<<<<

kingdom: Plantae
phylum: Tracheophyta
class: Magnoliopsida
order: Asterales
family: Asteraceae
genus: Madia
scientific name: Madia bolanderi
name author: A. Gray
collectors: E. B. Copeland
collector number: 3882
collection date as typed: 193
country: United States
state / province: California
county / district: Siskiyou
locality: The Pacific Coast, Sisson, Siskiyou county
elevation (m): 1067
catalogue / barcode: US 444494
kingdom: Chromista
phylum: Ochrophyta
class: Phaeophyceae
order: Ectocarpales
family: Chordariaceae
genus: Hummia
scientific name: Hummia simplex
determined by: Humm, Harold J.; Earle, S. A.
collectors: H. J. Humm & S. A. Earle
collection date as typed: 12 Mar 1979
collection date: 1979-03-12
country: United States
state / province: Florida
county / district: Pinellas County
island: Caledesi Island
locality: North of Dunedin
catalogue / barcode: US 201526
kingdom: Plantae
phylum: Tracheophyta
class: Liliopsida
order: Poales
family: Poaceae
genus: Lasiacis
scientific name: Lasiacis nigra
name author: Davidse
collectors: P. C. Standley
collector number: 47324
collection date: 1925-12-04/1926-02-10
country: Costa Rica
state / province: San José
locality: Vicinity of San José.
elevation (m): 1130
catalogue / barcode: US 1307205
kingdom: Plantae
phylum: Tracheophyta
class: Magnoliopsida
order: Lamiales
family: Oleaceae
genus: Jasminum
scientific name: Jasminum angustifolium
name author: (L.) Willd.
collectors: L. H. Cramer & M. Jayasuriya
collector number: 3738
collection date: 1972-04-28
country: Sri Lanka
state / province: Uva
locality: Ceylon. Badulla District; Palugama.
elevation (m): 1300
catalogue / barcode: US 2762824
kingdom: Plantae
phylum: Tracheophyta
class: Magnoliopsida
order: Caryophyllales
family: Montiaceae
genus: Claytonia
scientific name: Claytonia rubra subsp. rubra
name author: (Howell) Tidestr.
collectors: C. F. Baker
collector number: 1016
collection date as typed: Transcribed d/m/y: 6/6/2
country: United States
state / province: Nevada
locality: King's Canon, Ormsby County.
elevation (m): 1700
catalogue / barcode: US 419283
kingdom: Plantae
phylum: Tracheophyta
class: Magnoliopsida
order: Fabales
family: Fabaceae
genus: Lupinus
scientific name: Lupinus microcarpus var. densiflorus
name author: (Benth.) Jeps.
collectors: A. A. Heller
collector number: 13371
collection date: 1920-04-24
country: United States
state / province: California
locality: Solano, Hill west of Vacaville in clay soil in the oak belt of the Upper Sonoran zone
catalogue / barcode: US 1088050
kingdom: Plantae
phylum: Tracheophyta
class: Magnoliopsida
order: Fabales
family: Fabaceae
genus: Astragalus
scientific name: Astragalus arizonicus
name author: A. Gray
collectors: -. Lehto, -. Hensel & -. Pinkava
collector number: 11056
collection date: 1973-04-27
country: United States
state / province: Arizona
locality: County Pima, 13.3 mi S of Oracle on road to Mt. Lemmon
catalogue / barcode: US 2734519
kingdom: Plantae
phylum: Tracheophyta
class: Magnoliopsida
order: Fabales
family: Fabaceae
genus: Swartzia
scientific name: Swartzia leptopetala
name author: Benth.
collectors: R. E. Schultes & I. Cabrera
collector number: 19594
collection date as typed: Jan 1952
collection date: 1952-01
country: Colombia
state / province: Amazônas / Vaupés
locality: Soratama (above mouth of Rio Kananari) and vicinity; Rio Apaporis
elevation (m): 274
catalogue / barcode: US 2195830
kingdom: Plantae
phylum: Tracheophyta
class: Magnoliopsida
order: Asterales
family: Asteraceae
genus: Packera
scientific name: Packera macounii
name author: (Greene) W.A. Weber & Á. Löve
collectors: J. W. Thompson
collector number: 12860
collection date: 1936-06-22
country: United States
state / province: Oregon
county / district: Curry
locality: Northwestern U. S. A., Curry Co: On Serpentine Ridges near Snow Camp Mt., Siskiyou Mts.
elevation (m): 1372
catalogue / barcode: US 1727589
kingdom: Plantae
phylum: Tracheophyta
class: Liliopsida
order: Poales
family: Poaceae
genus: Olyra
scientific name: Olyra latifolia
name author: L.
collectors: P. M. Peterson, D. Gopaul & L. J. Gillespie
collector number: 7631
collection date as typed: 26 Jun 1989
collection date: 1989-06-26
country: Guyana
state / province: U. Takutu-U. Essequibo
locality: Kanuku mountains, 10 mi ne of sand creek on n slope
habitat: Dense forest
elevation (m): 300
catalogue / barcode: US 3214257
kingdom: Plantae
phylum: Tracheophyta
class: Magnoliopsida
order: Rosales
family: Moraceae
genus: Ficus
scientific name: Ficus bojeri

>>>>

Rewrite every line of the entries above as a two-column Markdown table headed Row and Line, numbering the rows in order and skipping any blank lines.

| Row | Line |
|---|---|
| 1 | kingdom: Plantae |
| 2 | phylum: Tracheophyta |
| 3 | class: Magnoliopsida |
| 4 | order: Asterales |
| 5 | family: Asteraceae |
| 6 | genus: Madia |
| 7 | scientific name: Madia bolanderi |
| 8 | name author: A. Gray |
| 9 | collectors: E. B. Copeland |
| 10 | collector number: 3882 |
| 11 | collection date as typed: 193 |
| 12 | country: United States |
| 13 | state / province: California |
| 14 | county / district: Siskiyou |
| 15 | locality: The Pacific Coast, Sisson, Siskiyou county |
| 16 | elevation (m): 1067 |
| 17 | catalogue / barcode: US 444494 |
| 18 | kingdom: Chromista |
| 19 | phylum: Ochrophyta |
| 20 | class: Phaeophyceae |
| 21 | order: Ectocarpales |
| 22 | family: Chordariaceae |
| 23 | genus: Hummia |
| 24 | scientific name: Hummia simplex |
| 25 | determined by: Humm, Harold J.; Earle, S. A. |
| 26 | collectors: H. J. Humm & S. A. Earle |
| 27 | collection date as typed: 12 Mar 1979 |
| 28 | collection date: 1979-03-12 |
| 29 | country: United States |
| 30 | state / province: Florida |
| 31 | county / district: Pinellas County |
| 32 | island: Caledesi Island |
| 33 | locality: North of Dunedin |
| 34 | catalogue / barcode: US 201526 |
| 35 | kingdom: Plantae |
| 36 | phylum: Tracheophyta |
| 37 | class: Liliopsida |
| 38 | order: Poales |
| 39 | family: Poaceae |
| 40 | genus: Lasiacis |
| 41 | scientific name: Lasiacis nigra |
| 42 | name author: Davidse |
| 43 | collectors: P. C. Standley |
| 44 | collector number: 47324 |
| 45 | collection date: 1925-12-04/1926-02-10 |
| 46 | country: Costa Rica |
| 47 | state / province: San José |
| 48 | locality: Vicinity of San José. |
| 49 | elevation (m): 1130 |
| 50 | catalogue / barcode: US 1307205 |
| 51 | kingdom: Plantae |
| 52 | phylum: Tracheophyta |
| 53 | class: Magnoliopsida |
| 54 | order: Lamiales |
| 55 | family: Oleaceae |
| 56 | genus: Jasminum |
| 57 | scientific name: Jasminum angustifolium |
| 58 | name author: (L.) Willd. |
| 59 | collectors: L. H. Cramer & M. Jayasuriya |
| 60 | collector number: 3738 |
| 61 | collection date: 1972-04-28 |
| 62 | country: Sri Lanka |
| 63 | state / province: Uva |
| 64 | locality: Ceylon. Badulla District; Palugama. |
| 65 | elevation (m): 1300 |
| 66 | catalogue / barcode: US 2762824 |
| 67 | kingdom: Plantae |
| 68 | phylum: Tracheophyta |
| 69 | class: Magnoliopsida |
| 70 | order: Caryophyllales |
| 71 | family: Montiaceae |
| 72 | genus: Claytonia |
| 73 | scientific name: Claytonia rubra subsp. rubra |
| 74 | name author: (Howell) Tidestr. |
| 75 | collectors: C. F. Baker |
| 76 | collector number: 1016 |
| 77 | collection date as typed: Transcribed d/m/y: 6/6/2 |
| 78 | country: United States |
| 79 | state / province: Nevada |
| 80 | locality: King's Canon, Ormsby County. |
| 81 | elevation (m): 1700 |
| 82 | catalogue / barcode: US 419283 |
| 83 | kingdom: Plantae |
| 84 | phylum: Tracheophyta |
| 85 | class: Magnoliopsida |
| 86 | order: Fabales |
| 87 | family: Fabaceae |
| 88 | genus: Lupinus |
| 89 | scientific name: Lupinus microcarpus var. densiflorus |
| 90 | name author: (Benth.) Jeps. |
| 91 | collectors: A. A. Heller |
| 92 | collector number: 13371 |
| 93 | collection date: 1920-04-24 |
| 94 | country: United States |
| 95 | state / province: California |
| 96 | locality: Solano, Hill west of Vacaville in clay soil in the oak belt of the Upper Sonoran zone |
| 97 | catalogue / barcode: US 1088050 |
| 98 | kingdom: Plantae |
| 99 | phylum: Tracheophyta |
| 100 | class: Magnoliopsida |
| 101 | order: Fabales |
| 102 | family: Fabaceae |
| 103 | genus: Astragalus |
| 104 | scientific name: Astragalus arizonicus |
| 105 | name author: A. Gray |
| 106 | collectors: -. Lehto, -. Hensel & -. Pinkava |
| 107 | collector number: 11056 |
| 108 | collection date: 1973-04-27 |
| 109 | country: United States |
| 110 | state / province: Arizona |
| 111 | locality: County Pima, 13.3 mi S of Oracle on road to Mt. Lemmon |
| 112 | catalogue / barcode: US 2734519 |
| 113 | kingdom: Plantae |
| 114 | phylum: Tracheophyta |
| 115 | class: Magnoliopsida |
| 116 | order: Fabales |
| 117 | family: Fabaceae |
| 118 | genus: Swartzia |
| 119 | scientific name: Swartzia leptopetala |
| 120 | name author: Benth. |
| 121 | collectors: R. E. Schultes & I. Cabrera |
| 122 | collector number: 19594 |
| 123 | collection date as typed: Jan 1952 |
| 124 | collection date: 1952-01 |
| 125 | country: Colombia |
| 126 | state / province: Amazônas / Vaupés |
| 127 | locality: Soratama (above mouth of Rio Kananari) and vicinity; Rio Apaporis |
| 128 | elevation (m): 274 |
| 129 | catalogue / barcode: US 2195830 |
| 130 | kingdom: Plantae |
| 131 | phylum: Tracheophyta |
| 132 | class: Magnoliopsida |
| 133 | order: Asterales |
| 134 | family: Asteraceae |
| 135 | genus: Packera |
| 136 | scientific name: Packera macounii |
| 137 | name author: (Greene) W.A. Weber & Á. Löve |
| 138 | collectors: J. W. Thompson |
| 139 | collector number: 12860 |
| 140 | collection date: 1936-06-22 |
| 141 | country: United States |
| 142 | state / province: Oregon |
| 143 | county / district: Curry |
| 144 | locality: Northwestern U. S. A., Curry Co: On Serpentine Ridges near Snow Camp Mt., Siskiyou Mts. |
| 145 | elevation (m): 1372 |
| 146 | catalogue / barcode: US 1727589 |
| 147 | kingdom: Plantae |
| 148 | phylum: Tracheophyta |
| 149 | class: Liliopsida |
| 150 | order: Poales |
| 151 | family: Poaceae |
| 152 | genus: Olyra |
| 153 | scientific name: Olyra latifolia |
| 154 | name author: L. |
| 155 | collectors: P. M. Peterson, D. Gopaul & L. J. Gillespie |
| 156 | collector number: 7631 |
| 157 | collection date as typed: 26 Jun 1989 |
| 158 | collection date: 1989-06-26 |
| 159 | country: Guyana |
| 160 | state / province: U. Takutu-U. Essequibo |
| 161 | locality: Kanuku mountains, 10 mi ne of sand creek on n slope |
| 162 | habitat: Dense forest |
| 163 | elevation (m): 300 |
| 164 | catalogue / barcode: US 3214257 |
| 165 | kingdom: Plantae |
| 166 | phylum: Tracheophyta |
| 167 | class: Magnoliopsida |
| 168 | order: Rosales |
| 169 | family: Moraceae |
| 170 | genus: Ficus |
| 171 | scientific name: Ficus bojeri |